● Instructions to follow
Return every line of the data below that includes the string "minor".

● Records to process

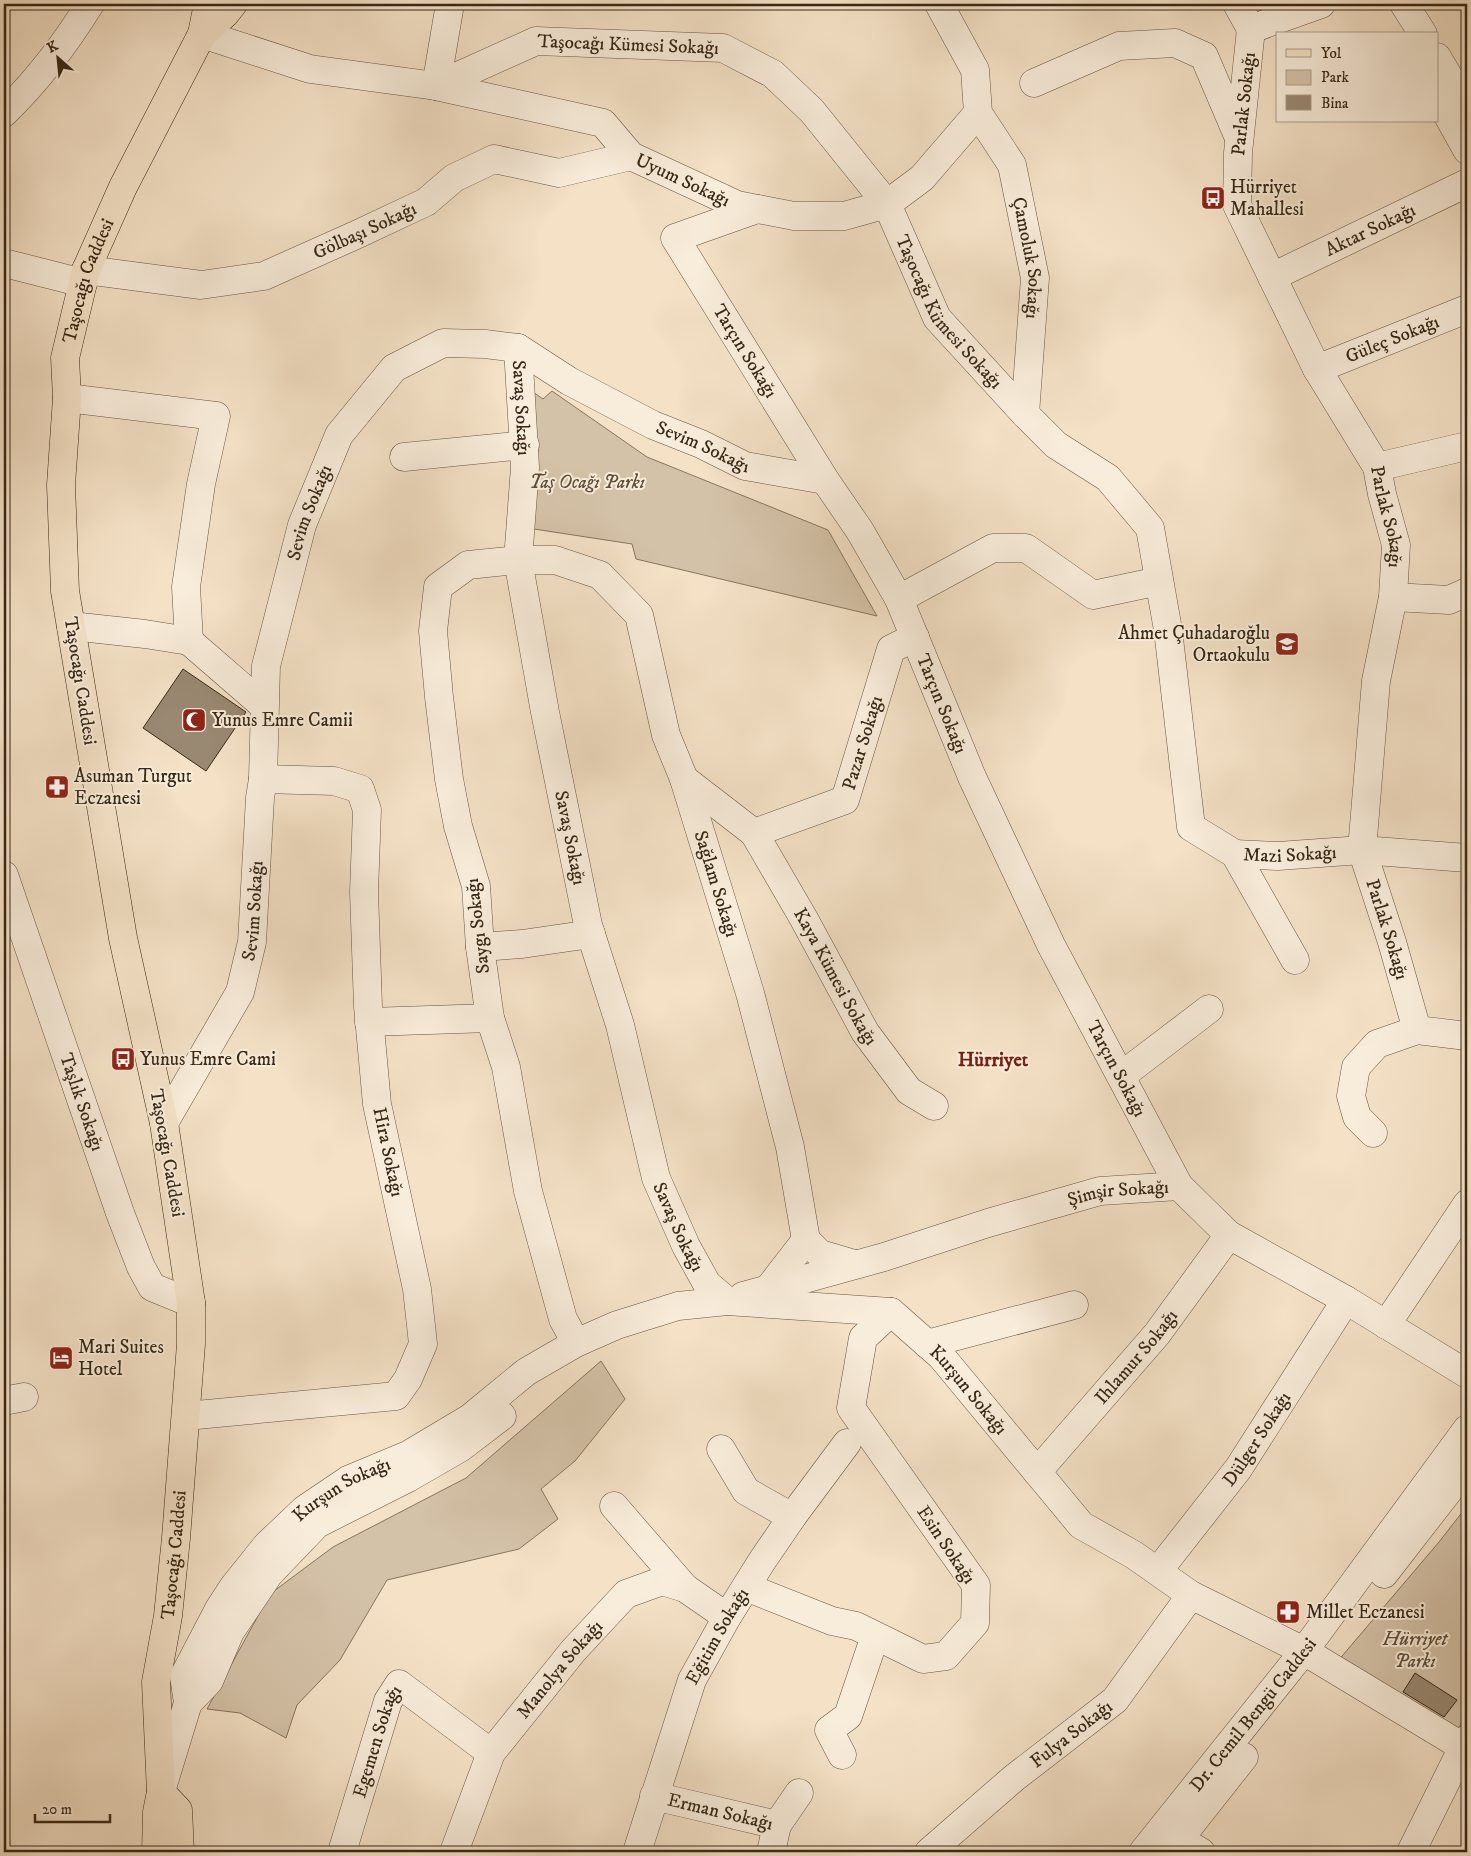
<svg xmlns="http://www.w3.org/2000/svg" width="1471" height="1856" font-family="'IM FELL DW Pica',serif">
<style>
.green{fill:#d4c2a8;stroke:#86755f}
.building{fill:#998872;stroke:#372816}
.lines{fill:none;stroke-linecap:round;stroke-linejoin:round}
.minor-casing{stroke:#665642;stroke-width:29}
.major-casing{stroke:#372816;stroke-width:29}
.minor{stroke:#f8ecda;stroke-width:28}
.major{stroke:#f4e1c6;stroke-width:28}
.labels{text-anchor:middle;dominant-baseline:central;stroke-width:4;stroke-linejoin:round;paint-order:stroke}
.street-label{font-size:19px;fill:#372816;stroke:#f8ecda}
.poi-label{font-size:19px;fill:#372816;stroke:#f8ecda;text-anchor:start}
.park-label{font-size:19px;font-style:italic;fill:#5e4e3a;stroke:#f8ecda}
.neighbourhood-label{font-size:20px;font-weight:bold;fill:#7a1f14;stroke:#f8ecda}
</style>
<rect width="100%" height="100%" fill="#f4e1c6"/>
<filter id="stains"><feTurbulence type="fractalNoise" baseFrequency=".004" numOctaves="4"/><feColorMatrix values="0 0 0 0 .2 0 0 0 0 .09 0 0 0 0 .02 0 0 0 .5 -.17"/></filter>
<radialGradient id="worn" r=".72"><stop offset=".6" stop-color="#630" stop-opacity="0"/><stop offset="1" stop-color="#630" stop-opacity=".3"/></radialGradient>
<g class="green">
<path d="M526,387L543,399L552,391L647,457L828,530L877,616L636,559L632,544L534,529Z"/>
<path d="M601,1361L625,1399L575,1461L541,1489L558,1519L519,1549L387,1580L340,1660L297,1705L286,1738L240,1713L207,1709L270,1594L333,1547L466,1478Z"/>
<path d="M1467,1506V1712L1454,1737L1337,1662L1439,1542Z"/>
</g>
<g class="building">
<path d="M183,669L246,712L206,771L143,728Z"/>
<path d="M1415,1673L1457,1700L1444,1717L1403,1692Z"/>
</g>
<g class="lines">
<defs>
<g id="minor">
<path id="s1" d="M939,4L975,70L978,113L1012,165L1035,278L1025,414"/>
<path d="M1237,4L1251,29"/>
<path d="M1404,4L1423,34"/>
<path id="s2" d="M1251,29L1238,153L1237,205L1317,369L1377,467L1382,494L1396,545L1393,597L1376,681L1362,850L1392,942L1417,1030"/>
<path d="M1251,29L1321,4"/>
<path id="s3" d="M202,34L310,69L436,86L603,123L631,156L737,205L794,216H844L887,204L922,178L978,113"/>
<path d="M1437,57L1467,108"/>
<path d="M1034,83L1119,46L1175,43L1204,56L1239,138"/>
<path id="s4" d="M436,86L536,41L723,48L773,74L812,111L887,204L937,318L1025,414L1056,445L1108,478L1150,528L1168,630L1191,827L1235,854L1295,960"/>
<path d="M436,86L450,4"/>
<path d="M1437,96L1467,150"/>
<path d="M4,113C37,81 66,43 90,4"/>
<path id="s5" d="M757,209L675,238L825,480L860,531L899,599L972,777L1051,945L1179,1186L1229,1235L1346,1300L1467,1374"/>
<path d="M4,263L83,283"/>
<path id="s6" d="M86,270L201,285L264,276L358,234L426,202L454,178L494,159L559,173L631,156"/>
<path id="s7" d="M1272,277L1467,183"/>
<path id="s8" d="M518,348L525,467L518,560L545,712L588,925L620,1025L656,1178L686,1246L707,1284L727,1301"/>
<path id="s9" d="M1317,369L1467,309"/>
<path d="M67,398L216,416L201,484L186,587L189,641"/>
<path d="M404,457L525,445"/>
<path d="M1377,467L1467,446"/>
<path d="M1393,597L1449,600L1467,592"/>
<path d="M899,599L993,548H1026L1093,595L1159,581"/>
<path d="M71,626L145,634L189,641"/>
<path d="M189,641L264,706"/>
<path id="s10" d="M684,779L754,833L845,800L891,649L915,637"/>
<path id="s11" d="M754,833L804,919L865,1032L909,1091L934,1106"/>
<path id="s12" d="M1235,854L1278,856L1362,850L1467,858"/>
<path id="s13" d="M4,875L120,1213L141,1267L152,1287L191,1303"/>
<path d="M480,947L522,944L591,934"/>
<path d="M369,1022L490,1018"/>
<path d="M1121,1076L1209,1009"/>
<path id="s14" d="M164,1123L240,992L252,942L260,798L263,779L266,666L302,525L339,435L394,368L443,343L485,344L518,348L569,381L653,425L701,444L745,466L825,480"/>
<path d="M1373,1133L1357,1117L1351,1096L1356,1067L1377,1044L1417,1030L1467,1036"/>
<path d="M769,1288L806,1240"/>
<path id="s15" d="M743,1296L884,1257L988,1223L1100,1191L1179,1186"/>
<path d="M1386,1325L1467,1204"/>
<path id="s16" d="M576,1343L563,1319L528,1191L506,1067L490,1018L480,947L476,886L458,826L449,779L439,697L433,631L438,587L468,565L518,560H555L600,575L639,615L666,735L684,779L750,993L790,1147L806,1240L820,1254L854,1264"/>
<path d="M927,1344L1074,1305"/>
<path d="M4,1401L24,1397"/>
<path d="M186,1416L396,1396L408,1379L423,1344L417,1289L377,1104L368,1006L364,892L367,810L360,789L334,781L263,779"/>
<path d="M721,1449L746,1491L792,1517"/>
<path id="s17" d="M1037,1472L1157,1334L1229,1235"/>
<path d="M614,1506L685,1588"/>
<path id="s18" d="M1158,1571L1238,1469L1346,1300"/>
<path d="M1384,1574L1467,1467"/>
<path d="M746,1587L832,1621L856,1626L923,1659L946,1656L975,1623L976,1585L851,1408L863,1338L891,1312"/>
<path d="M188,1703L209,1681L230,1632L269,1574L317,1524L408,1478L460,1448L502,1416"/>
<path d="M842,1755L829,1730L848,1716L875,1636"/>
<path id="s19" d="M162,1788L188,1703L184,1676L219,1609L234,1586L267,1545L305,1509L348,1480L408,1455L470,1418L526,1372L576,1343L617,1325L678,1306L727,1301L891,1312L941,1356L1081,1525L1134,1555L1191,1595L1304,1651L1463,1747"/>
<path id="s20" d="M654,1796L777,1825L799,1793"/>
<path d="M1164,1830L1201,1852"/>
<path id="s21" d="M342,1852L388,1701L399,1684L491,1753"/>
<path id="s22" d="M454,1852L491,1753L573,1651L626,1594L662,1581L685,1588L727,1617"/>
<path id="s23" d="M637,1852L692,1680L727,1617L762,1561L792,1517L847,1443"/>
<path d="M771,1852L777,1825"/>
<path id="s24" d="M929,1852L1014,1778L1115,1700L1191,1595"/>
<path id="s25" d="M1143,1852L1304,1651L1467,1429"/>
<path d="M1169,1852L1244,1757"/>
<path d="M1411,1852L1467,1739"/>
</g>
<g id="major">
<path d="M202,34L225,14L233,4"/>
<path d="M161,1792L178,1810L180,1852"/>
<path id="s26" d="M156,1852L157,1812L161,1792L156,1682L168,1616L176,1538L191,1344V1303L164,1123L123,938L65,591L61,485L67,398L65,358L86,270L123,187L202,34L208,4"/>
</g>
</defs>
<use href="#minor" class="minor-casing"/>
<use href="#major" class="major-casing"/>
<use href="#minor" class="minor"/>
<use href="#major" class="major"/>
</g>
<defs>
<symbol id="bus-square" viewBox="-11 -11 22 22"><rect x="-9" y="-9" width="18" height="18" rx="4" fill="#8f2418" stroke="#f8ecda"/><path d="M-5-6H5V4H4V6H2V4H-2V6H-4V4H-5ZM-3.5-4V0h7V-4ZM-3.5 1.2v1.5H-2V1.2ZM2 1.2v1.5H3.5V1.2Z" fill="#fff"/></symbol>
<symbol id="school-square" viewBox="-11 -11 22 22"><rect x="-9" y="-9" width="18" height="18" rx="4" fill="#8f2418" stroke="#f8ecda"/><path d="M0-5L7-2L0 1L-7-2ZM-4 1L0 2.5L4 1V4Q0 6-4 4Z" fill="#fff"/></symbol>
<symbol id="mosque-square" viewBox="-11 -11 22 22"><rect x="-9" y="-9" width="18" height="18" rx="4" fill="#8f2418" stroke="#f8ecda"/><path d="M3.5-4.9A6 6 0 1 0 3.5 4.9A5 5 0 1 1 3.5-4.9Z" fill="#fff"/></symbol>
<symbol id="pharmacy-square" viewBox="-11 -11 22 22"><rect x="-9" y="-9" width="18" height="18" rx="4" fill="#8f2418" stroke="#f8ecda"/><path d="M-2-6h4v4h4v4h-4v4h-4v-4h-4v-4h4Z" fill="#fff"/></symbol>
<symbol id="hotel-square" viewBox="-11 -11 22 22"><rect x="-9" y="-9" width="18" height="18" rx="4" fill="#8f2418" stroke="#f8ecda"/><path d="M-6-4.5h1.5V1H6V5H4.5V3h-9V5H-6ZM-4 0a1.8 1.8 0 1 1 3.6 0ZM.5 0V-2.5h3Q6-2.5 6 0Z" fill="#fff"/></symbol>
</defs>
<g fill-rule="evenodd">
<use href="#bus-square" x="1199" y="184" width="28" height="28"/>
<use href="#school-square" x="1273" y="630" width="28" height="28"/>
<use href="#mosque-square" x="180" y="706" width="28" height="28"/>
<use href="#pharmacy-square" x="43" y="773" width="28" height="28"/>
<use href="#bus-square" x="109" y="1045" width="28" height="28"/>
<use href="#hotel-square" x="47" y="1344" width="28" height="28"/>
<use href="#pharmacy-square" x="1274" y="1598" width="28" height="28"/>
</g>
<g class="labels">
<g class="street-label">
<text stroke="none"><textPath href="#s4" startOffset="202">Taşocağı Kümesi Sokağı</textPath></text>
<text transform="translate(1244 104) rotate(-84)">Parlak Sokağı</text>
<text stroke="none"><textPath href="#s3" startOffset="512">Uyum Sokağı</textPath></text>
<text stroke="none"><textPath href="#s6" startOffset="290">Gölbaşı Sokağı</textPath></text>
<text stroke="none"><textPath href="#s7" startOffset="109">Aktar Sokağı</textPath></text>
<text stroke="none"><textPath href="#s1" startOffset="275">Çamoluk Sokağı</textPath></text>
<text stroke="none"><textPath href="#s26" startOffset="1589">Taşocağı Caddesi</textPath></text>
<text stroke="none"><textPath href="#s4" startOffset="652">Taşocağı Kümesi Sokağı</textPath></text>
<text stroke="none"><textPath href="#s9" startOffset="81">Güleç Sokağı</textPath></text>
<text stroke="none"><textPath href="#s5" startOffset="220">Tarçın Sokağı</textPath></text>
<text stroke="none"><textPath href="#s8" startOffset="60">Savaş Sokağı</textPath></text>
<text stroke="none"><textPath href="#s14" startOffset="1149">Sevim Sokağı</textPath></text>
<text stroke="none"><textPath href="#s14" startOffset="639">Sevim Sokağı</textPath></text>
<text stroke="none"><textPath href="#s2" startOffset="525">Parlak Sokağı</textPath></text>
<text transform="translate(80 681) rotate(81)">Taşocağı Caddesi</text>
<text stroke="none"><textPath href="#s5" startOffset="625">Tarçın Sokağı</textPath></text>
<text stroke="none"><textPath href="#s10" startOffset="245">Pazar Sokağı</textPath></text>
<text stroke="none"><textPath href="#s8" startOffset="495">Savaş Sokağı</textPath></text>
<text stroke="none"><textPath href="#s12" startOffset="55">Mazi Sokağı</textPath></text>
<text stroke="none"><textPath href="#s16" startOffset="1282">Sağlam Sokağı</textPath></text>
<text stroke="none"><textPath href="#s14" startOffset="234">Sevim Sokağı</textPath></text>
<text transform="translate(478 926) rotate(-97)">Saygı Sokağı</text>
<text stroke="none"><textPath href="#s2" startOffset="945">Parlak Sokağı</textPath></text>
<text stroke="none"><textPath href="#s11" startOffset="165">Kaya Kümesi Sokağı</textPath></text>
<text stroke="none"><textPath href="#s5" startOffset="1030">Tarçın Sokağı</textPath></text>
<text stroke="none"><textPath href="#s13" startOffset="240">Taşlık Sokağı</textPath></text>
<text transform="translate(388 1152) rotate(78)">Hira Sokağı</text>
<text transform="translate(167 1153) rotate(80)">Taşocağı Caddesi</text>
<text stroke="none"><textPath href="#s15" startOffset="390">Şimşir Sokağı</textPath></text>
<text stroke="none"><textPath href="#s8" startOffset="900">Savaş Sokağı</textPath></text>
<text stroke="none"><textPath href="#s17" startOffset="152">Ihlamur Sokağı</textPath></text>
<text stroke="none"><textPath href="#s19" startOffset="1076">Kurşun Sokağı</textPath></text>
<text stroke="none"><textPath href="#s18" startOffset="165">Dülger Sokağı</textPath></text>
<text stroke="none"><textPath href="#s19" startOffset="366">Kurşun Sokağı</textPath></text>
<text transform="translate(946 1545) rotate(56)">Esin Sokağı</text>
<text stroke="none"><textPath href="#s26" startOffset="299">Taşocağı Caddesi</textPath></text>
<text stroke="none"><textPath href="#s23" startOffset="231">Eğitim Sokağı</textPath></text>
<text stroke="none"><textPath href="#s22" startOffset="214">Manolya Sokağı</textPath></text>
<text stroke="none"><textPath href="#s25" startOffset="176">Dr. Cemil Bengü Caddesi</textPath></text>
<text stroke="none"><textPath href="#s24" startOffset="185">Fulya Sokağı</textPath></text>
<text stroke="none"><textPath href="#s21" startOffset="116">Egemen Sokağı</textPath></text>
<text stroke="none"><textPath href="#s20" startOffset="68">Erman Sokağı</textPath></text>
</g>
<g class="poi-label">
<text x="1230" y="187">Hürriyet<tspan x="1230" dy="22">Mahallesi</tspan></text>
<text x="1270" y="633" text-anchor="end">Ahmet Çuhadaroğlu<tspan x="1270" dy="22">Ortaokulu</tspan></text>
<text x="212" y="720">Yunus Emre Camii</text>
<text x="74" y="776">Asuman Turgut<tspan x="74" dy="22">Eczanesi</tspan></text>
<text x="140" y="1059">Yunus Emre Cami</text>
<text x="78" y="1347">Mari Suites<tspan x="78" dy="22">Hotel</tspan></text>
<text x="1306" y="1612">Millet Eczanesi</text>
</g>
<g class="park-label">
<text x="587" y="482">Taş Ocağı Parkı</text>
<text x="1415" y="1639">Hürriyet<tspan x="1415" dy="22">Parkı</tspan></text>
</g>
<g class="neighbourhood-label">
<text x="993" y="1060">Hürriyet</text>
</g>
</g>
<rect width="1471" height="1856" fill="none" stroke="#f4e1c6" stroke-width="20"/>
<rect x="5" y="5" width="1461" height="1846" fill="none" stroke="#372816" stroke-width="2.5"/>
<rect x="10" y="10" width="1451" height="1836" fill="none" stroke="#372816"/>
<rect x="1276" y="32" width="162" height="90" fill="#f8ecda" stroke="#ab9e8c"/>
<rect x="1286" y="49" width="25" height="8" fill="#f4e1c6" stroke="#ab9e8c"/>
<text x="1321" y="58" font-size="15" fill="#372816">Yol</text>
<rect x="1286" y="70" width="25" height="15" fill="#d4c2a8" stroke="#ab9e8c"/>
<text x="1321" y="82" font-size="15" fill="#372816">Park</text>
<rect x="1286" y="95" width="25" height="15" fill="#998872" stroke="#ab9e8c"/>
<text x="1321" y="108" font-size="15" fill="#372816">Bina</text>
<g transform="translate(58 58) rotate(333)" stroke="#f8ecda" stroke-width="4" paint-order="stroke">
<path d="M0-4L9 19L0 12L-9 19Z" fill="#372816"/>
<text y="-8" font-size="14" font-weight="bold" text-anchor="middle" fill="#372816">K</text>
</g>
<path d="M35 1814v8h75v-8" fill="none" stroke="#372816" stroke-width="2.5"/>
<text x="42" y="1814" font-size="15" fill="#372816" stroke="#f8ecda" stroke-width="4" paint-order="stroke">20 m</text>
<rect width="100%" height="100%" filter="url(#stains)"/>
<rect width="100%" height="100%" fill="url(#worn)"/>
</svg>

● Exercise output
.minor-casing{stroke:#665642;stroke-width:29}
.minor{stroke:#f8ecda;stroke-width:28}
<g id="minor">
<use href="#minor" class="minor-casing"/>
<use href="#minor" class="minor"/>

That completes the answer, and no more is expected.